訴訟記録の謄写

2019-03-20

 刑事裁判において,証人尋問などが行われると証人尋問調書という記録を裁判所が作成します。
 実際に法廷で行われた問い答えを逐語でそのまま記録されています。
 法廷に速記官が入り作成する場合と,録音して反訳にだす場合があります(最近はほとんど後者です)。
 尋問の時間などにもよりますが,尋問期日から概ね2週間~1ヶ月かかります。
 証人が法廷でどのような証言をしたかが,証拠になりますので,必ず謄写(コピー)を裁判所に請求して尋問調書を入手しましょう(謄写は有料です)。
なお裁判員裁判などでは,連日尋問が行われそのまま論告弁論をしますので尋問調書を確認することはよほど長期の事件でなければありません(そのかわり,録音した音声の記録媒体をもらえます)。

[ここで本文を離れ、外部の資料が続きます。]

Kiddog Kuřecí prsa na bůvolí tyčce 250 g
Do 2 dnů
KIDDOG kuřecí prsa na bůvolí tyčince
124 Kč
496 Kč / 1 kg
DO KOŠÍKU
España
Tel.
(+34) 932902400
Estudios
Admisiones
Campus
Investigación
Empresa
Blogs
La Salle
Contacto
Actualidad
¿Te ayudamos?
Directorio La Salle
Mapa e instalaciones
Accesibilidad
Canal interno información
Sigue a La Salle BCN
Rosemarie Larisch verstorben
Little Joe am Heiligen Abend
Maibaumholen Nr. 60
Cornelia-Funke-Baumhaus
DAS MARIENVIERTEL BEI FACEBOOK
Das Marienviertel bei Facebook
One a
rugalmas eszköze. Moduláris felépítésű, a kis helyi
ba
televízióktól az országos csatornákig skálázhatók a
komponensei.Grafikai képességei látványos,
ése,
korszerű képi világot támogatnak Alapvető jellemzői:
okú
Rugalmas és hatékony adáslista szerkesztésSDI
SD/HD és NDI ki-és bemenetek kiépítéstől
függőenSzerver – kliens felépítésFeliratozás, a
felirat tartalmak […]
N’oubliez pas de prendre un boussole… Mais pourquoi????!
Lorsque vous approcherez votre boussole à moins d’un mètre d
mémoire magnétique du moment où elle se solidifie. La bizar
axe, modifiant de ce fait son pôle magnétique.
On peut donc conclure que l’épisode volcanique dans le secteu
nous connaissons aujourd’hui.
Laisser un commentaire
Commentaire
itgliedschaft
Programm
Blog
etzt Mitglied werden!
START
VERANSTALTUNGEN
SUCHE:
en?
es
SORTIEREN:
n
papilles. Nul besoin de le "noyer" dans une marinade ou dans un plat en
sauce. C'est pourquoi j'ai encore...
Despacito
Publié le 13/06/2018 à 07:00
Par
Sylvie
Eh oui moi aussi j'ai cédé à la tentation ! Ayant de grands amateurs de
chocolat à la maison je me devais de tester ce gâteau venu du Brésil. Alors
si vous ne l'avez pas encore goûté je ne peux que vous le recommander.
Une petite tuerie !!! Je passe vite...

 基本的には実際の法廷で尋問したやり取りがそのまま記録されているのですが,反訳者が聞き間違えたりすることもあります(日本語の性質上助詞が違うだけで意味が全く変わることがあります)ので,確認して違っていれば,尋問調書に対する異議(訂正申し入れ)ができます。
 
 また,第1審判決に不服があり控訴した場合でも,第1審での訴訟記録を謄写することができます。
 
 いずれの場合も弁護人に謄写をしてもらいましょう。